One World followed in 1995, and this time the band cooled down the fire for more seductive R&B grooves. Defunkt now swayed instead of rocked, and Bowie made special use of his vocals, combining a sort-of beatnik speak with bluesy, throaty croons.

Presently, the band is still active, playing shows whenever the opportunity rises. But much has changed in the musical landscape. Music, in many ways, has been distilled to the flat screens on cell phones, the digital tide bringing revolution to consumerism, and our ways of interacting with entertainment and all its ensuing media. For a band that has thrived on the energy of their live shows, Defunkt find themselves in the precarious position of trying to convey the wealth of their talents in a soundbite or a clip. Their live shows, let it be said, are the stuff of legends.

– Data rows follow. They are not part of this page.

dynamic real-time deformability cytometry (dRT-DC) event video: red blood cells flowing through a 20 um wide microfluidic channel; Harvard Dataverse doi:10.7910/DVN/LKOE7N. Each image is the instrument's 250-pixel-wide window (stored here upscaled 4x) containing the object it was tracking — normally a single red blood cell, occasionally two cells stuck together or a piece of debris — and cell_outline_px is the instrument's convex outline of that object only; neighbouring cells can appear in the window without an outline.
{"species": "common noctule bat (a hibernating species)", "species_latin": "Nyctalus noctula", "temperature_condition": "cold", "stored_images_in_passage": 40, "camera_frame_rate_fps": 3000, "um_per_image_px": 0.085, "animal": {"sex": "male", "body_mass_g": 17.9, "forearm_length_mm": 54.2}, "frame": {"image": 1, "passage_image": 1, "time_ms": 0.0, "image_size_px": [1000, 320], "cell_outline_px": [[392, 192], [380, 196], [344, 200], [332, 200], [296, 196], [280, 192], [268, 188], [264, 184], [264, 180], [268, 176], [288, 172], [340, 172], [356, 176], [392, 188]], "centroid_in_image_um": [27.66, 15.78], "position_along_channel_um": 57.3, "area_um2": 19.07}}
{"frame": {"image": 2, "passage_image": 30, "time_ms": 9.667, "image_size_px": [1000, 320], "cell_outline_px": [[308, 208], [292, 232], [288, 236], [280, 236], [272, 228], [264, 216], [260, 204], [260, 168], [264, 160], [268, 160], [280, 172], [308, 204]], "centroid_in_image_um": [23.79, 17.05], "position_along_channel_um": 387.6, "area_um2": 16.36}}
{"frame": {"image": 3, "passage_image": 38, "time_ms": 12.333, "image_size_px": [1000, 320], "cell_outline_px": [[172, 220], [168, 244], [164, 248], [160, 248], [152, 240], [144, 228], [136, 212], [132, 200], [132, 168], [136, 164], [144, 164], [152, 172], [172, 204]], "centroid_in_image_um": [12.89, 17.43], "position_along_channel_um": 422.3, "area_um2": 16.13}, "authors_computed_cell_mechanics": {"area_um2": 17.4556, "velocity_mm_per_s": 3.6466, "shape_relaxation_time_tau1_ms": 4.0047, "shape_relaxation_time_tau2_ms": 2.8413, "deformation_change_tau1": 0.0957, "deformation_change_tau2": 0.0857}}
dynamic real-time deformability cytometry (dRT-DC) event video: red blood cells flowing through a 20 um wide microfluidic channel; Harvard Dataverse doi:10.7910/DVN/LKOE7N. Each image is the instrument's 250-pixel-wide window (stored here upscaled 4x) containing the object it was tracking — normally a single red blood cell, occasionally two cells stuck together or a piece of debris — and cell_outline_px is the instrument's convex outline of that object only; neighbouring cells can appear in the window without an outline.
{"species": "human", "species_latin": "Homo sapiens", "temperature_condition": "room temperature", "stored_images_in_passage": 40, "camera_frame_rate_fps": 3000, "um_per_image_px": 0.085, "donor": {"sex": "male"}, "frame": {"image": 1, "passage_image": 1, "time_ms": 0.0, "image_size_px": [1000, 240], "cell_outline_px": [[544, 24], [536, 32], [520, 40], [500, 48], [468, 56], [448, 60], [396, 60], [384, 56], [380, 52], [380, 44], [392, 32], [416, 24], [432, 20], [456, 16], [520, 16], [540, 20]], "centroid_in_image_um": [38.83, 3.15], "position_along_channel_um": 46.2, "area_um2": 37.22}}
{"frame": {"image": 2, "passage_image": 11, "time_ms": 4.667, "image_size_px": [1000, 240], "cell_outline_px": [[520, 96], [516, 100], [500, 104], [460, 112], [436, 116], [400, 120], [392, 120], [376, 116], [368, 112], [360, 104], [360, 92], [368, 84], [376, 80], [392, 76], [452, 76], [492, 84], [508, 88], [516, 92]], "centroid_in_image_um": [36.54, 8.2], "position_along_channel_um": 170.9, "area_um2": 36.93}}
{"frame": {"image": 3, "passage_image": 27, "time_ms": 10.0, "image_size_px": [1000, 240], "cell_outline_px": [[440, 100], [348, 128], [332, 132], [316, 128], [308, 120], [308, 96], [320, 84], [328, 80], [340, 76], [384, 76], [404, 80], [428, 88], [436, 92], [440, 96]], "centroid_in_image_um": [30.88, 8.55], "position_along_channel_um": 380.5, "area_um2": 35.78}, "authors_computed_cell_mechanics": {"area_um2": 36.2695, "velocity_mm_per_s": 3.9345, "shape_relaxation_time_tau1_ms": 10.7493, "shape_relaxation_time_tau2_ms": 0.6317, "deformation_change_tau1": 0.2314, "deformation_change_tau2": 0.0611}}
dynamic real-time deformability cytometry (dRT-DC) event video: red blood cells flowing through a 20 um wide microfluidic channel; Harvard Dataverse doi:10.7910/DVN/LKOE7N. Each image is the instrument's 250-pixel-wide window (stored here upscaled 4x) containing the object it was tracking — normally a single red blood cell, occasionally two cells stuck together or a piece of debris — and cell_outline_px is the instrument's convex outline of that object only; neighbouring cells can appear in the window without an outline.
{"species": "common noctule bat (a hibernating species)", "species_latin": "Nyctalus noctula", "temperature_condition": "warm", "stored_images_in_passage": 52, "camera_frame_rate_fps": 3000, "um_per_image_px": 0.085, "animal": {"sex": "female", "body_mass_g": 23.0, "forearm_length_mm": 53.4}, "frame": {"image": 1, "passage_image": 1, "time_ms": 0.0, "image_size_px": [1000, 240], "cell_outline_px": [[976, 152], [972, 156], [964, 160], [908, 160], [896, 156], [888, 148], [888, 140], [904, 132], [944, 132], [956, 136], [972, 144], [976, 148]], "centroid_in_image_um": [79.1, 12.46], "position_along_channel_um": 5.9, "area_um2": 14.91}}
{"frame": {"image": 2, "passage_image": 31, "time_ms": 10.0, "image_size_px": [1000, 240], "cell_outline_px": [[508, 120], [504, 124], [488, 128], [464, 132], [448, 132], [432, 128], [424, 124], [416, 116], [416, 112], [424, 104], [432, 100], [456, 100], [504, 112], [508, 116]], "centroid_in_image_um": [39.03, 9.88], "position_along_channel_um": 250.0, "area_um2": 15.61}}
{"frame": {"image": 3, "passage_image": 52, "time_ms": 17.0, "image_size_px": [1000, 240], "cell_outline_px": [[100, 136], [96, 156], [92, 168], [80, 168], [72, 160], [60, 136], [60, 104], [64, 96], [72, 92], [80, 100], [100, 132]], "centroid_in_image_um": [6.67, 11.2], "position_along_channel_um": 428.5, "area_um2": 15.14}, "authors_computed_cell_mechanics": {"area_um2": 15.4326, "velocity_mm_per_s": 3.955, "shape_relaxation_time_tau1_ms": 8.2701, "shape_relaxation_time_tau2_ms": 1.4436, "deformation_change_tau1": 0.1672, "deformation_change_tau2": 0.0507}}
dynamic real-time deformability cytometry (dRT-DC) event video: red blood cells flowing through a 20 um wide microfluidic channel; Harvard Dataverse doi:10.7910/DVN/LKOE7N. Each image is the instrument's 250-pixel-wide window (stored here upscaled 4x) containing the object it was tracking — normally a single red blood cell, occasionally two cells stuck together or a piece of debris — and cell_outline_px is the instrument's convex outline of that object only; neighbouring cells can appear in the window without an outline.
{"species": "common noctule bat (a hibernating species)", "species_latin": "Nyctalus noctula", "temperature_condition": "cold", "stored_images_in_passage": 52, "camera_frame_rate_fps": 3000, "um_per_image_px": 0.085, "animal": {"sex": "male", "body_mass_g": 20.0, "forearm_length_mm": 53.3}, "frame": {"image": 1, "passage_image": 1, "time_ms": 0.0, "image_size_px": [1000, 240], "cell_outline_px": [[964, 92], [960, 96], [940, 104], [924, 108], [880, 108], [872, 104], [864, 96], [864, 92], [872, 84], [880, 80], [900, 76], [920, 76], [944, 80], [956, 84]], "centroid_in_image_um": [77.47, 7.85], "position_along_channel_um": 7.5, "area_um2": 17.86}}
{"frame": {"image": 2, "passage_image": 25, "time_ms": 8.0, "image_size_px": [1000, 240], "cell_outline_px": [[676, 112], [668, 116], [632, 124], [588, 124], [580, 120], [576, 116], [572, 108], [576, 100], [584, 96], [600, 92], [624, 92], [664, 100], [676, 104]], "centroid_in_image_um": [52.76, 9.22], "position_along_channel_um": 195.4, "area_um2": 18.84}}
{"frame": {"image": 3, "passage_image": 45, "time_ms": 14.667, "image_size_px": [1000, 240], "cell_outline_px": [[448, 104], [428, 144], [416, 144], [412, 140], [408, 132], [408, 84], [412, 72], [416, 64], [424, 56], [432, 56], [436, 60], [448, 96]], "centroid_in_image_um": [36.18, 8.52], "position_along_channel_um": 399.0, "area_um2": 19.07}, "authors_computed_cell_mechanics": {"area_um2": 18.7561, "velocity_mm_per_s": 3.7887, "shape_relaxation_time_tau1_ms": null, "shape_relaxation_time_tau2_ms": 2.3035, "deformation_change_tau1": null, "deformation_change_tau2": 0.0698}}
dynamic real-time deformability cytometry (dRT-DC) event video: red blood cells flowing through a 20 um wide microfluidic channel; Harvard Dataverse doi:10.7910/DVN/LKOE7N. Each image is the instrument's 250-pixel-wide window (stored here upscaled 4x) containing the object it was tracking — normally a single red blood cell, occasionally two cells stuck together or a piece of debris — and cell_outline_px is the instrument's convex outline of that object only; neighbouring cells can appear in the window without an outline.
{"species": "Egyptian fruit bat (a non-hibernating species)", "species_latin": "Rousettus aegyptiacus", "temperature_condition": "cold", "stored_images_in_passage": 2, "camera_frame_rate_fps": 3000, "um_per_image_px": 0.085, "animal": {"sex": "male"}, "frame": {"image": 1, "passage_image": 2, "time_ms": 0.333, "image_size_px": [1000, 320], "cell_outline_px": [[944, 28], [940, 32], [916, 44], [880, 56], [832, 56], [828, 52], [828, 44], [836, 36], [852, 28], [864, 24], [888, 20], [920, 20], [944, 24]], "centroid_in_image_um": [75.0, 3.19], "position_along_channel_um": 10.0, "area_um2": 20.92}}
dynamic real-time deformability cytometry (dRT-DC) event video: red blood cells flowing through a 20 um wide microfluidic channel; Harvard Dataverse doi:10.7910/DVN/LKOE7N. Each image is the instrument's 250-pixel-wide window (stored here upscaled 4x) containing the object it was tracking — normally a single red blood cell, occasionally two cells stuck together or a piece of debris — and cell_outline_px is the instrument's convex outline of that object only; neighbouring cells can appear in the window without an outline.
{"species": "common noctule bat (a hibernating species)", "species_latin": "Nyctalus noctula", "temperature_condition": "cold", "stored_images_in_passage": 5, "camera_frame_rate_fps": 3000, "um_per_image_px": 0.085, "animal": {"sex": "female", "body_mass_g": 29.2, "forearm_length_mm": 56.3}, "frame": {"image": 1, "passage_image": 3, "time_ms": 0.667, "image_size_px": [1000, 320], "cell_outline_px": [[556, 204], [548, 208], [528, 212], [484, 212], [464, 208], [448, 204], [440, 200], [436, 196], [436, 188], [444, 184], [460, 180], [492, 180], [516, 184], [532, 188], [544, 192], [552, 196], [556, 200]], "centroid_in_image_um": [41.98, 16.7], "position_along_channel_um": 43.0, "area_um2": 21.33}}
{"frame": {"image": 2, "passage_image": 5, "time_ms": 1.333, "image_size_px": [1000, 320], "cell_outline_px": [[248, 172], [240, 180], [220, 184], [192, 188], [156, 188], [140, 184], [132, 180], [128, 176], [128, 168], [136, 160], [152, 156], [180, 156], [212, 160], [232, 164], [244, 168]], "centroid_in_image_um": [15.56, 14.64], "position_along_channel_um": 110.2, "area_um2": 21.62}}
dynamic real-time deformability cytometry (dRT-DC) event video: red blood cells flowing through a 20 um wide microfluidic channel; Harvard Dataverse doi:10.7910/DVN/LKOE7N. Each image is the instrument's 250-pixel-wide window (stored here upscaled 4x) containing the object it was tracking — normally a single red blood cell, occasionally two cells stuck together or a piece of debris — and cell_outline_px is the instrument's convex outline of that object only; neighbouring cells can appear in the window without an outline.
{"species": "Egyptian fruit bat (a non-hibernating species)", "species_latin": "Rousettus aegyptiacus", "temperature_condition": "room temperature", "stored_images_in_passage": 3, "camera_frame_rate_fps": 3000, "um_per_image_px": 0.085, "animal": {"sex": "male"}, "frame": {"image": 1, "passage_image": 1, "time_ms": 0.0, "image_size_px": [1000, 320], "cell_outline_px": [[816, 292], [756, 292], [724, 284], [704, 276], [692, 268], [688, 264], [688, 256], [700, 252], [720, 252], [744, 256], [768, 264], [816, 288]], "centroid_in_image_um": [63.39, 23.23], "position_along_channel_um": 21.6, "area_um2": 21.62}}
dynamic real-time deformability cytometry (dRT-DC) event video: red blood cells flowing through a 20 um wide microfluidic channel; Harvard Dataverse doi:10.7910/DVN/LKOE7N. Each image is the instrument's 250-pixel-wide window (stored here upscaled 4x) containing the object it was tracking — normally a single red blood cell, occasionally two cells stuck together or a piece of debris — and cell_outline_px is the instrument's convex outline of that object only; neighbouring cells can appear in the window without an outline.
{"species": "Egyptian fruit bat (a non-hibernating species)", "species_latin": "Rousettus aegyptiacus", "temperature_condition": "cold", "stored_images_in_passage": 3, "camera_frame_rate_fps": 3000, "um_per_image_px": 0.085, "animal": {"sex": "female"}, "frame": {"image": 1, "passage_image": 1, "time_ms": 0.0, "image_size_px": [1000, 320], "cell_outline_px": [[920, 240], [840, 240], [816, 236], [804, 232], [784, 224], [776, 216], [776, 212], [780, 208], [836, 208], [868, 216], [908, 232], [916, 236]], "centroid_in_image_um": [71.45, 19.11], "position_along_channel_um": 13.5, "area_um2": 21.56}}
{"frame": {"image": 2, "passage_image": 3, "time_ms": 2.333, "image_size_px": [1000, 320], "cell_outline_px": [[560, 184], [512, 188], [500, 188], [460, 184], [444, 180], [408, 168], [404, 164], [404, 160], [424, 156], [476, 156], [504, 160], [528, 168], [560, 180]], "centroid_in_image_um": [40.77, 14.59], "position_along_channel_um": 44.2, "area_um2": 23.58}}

Bowie and company, however, have continued to plug away. Their latest album Mastervolt is a work that has been put on hold for the last number of years. Originally picked up by a label that left it to languish without any promotional push, Mastervolt was returned to Bowie with full rights. He’s eager to find it a suitable home. The album is the soulful and vivacious affair that all the Defunkt albums are, and it marks yet another chapter in the band’s long, colourful and arduous journey.

After a life’s worth of travels and travails, Bowie has settled in the Netherlands. His drive and enthusiasm are unending, and his belief in the band is resolute. Defunkt’s powers of emotional transmittance are still in effect, and Bowie will continue to happily engage with listeners as long as there is music to share.